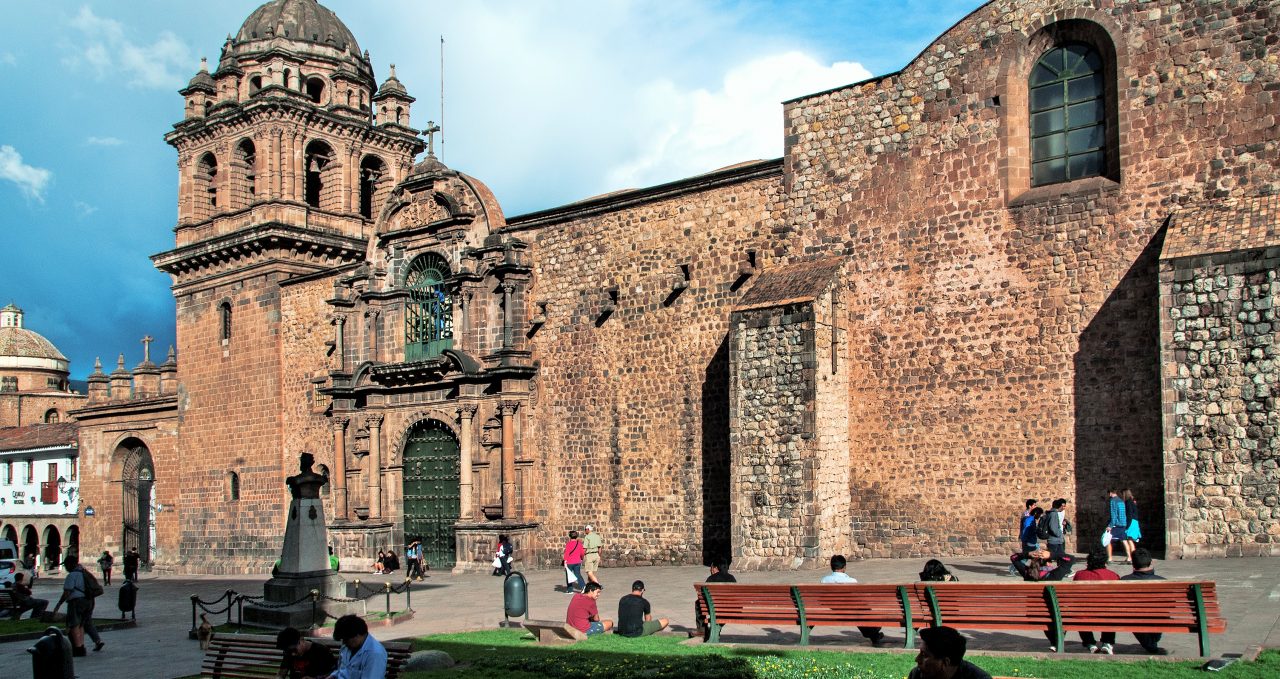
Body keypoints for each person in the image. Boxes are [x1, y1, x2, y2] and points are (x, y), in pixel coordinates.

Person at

---

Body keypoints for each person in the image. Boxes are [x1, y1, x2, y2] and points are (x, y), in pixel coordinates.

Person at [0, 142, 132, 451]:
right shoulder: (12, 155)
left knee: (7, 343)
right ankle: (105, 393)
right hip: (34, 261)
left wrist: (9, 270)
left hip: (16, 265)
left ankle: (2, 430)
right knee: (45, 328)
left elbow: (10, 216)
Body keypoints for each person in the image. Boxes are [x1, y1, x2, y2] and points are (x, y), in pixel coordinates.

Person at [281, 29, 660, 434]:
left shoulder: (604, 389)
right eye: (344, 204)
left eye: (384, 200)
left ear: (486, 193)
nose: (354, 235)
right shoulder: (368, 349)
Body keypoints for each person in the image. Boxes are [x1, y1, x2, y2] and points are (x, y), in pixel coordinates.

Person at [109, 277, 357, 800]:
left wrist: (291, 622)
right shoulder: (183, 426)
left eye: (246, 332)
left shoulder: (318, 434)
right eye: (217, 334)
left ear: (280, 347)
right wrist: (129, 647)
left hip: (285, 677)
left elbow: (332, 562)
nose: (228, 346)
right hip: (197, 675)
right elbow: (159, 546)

==

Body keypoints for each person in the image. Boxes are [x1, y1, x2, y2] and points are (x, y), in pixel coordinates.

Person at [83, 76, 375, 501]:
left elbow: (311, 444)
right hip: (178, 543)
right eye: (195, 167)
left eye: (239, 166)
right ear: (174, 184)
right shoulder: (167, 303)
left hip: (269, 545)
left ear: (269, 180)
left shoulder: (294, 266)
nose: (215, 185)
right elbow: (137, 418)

• [Try it]
Send back exactly the lines of the listing above starting at the one with "right eye: (195, 167)" and ending at the one with "right elbow: (137, 418)", inclusive, and no others.

• [Result below]
right eye: (195, 167)
left eye: (239, 166)
right ear: (174, 184)
right shoulder: (167, 303)
left hip: (269, 545)
left ear: (269, 180)
left shoulder: (294, 266)
nose: (215, 185)
right elbow: (137, 418)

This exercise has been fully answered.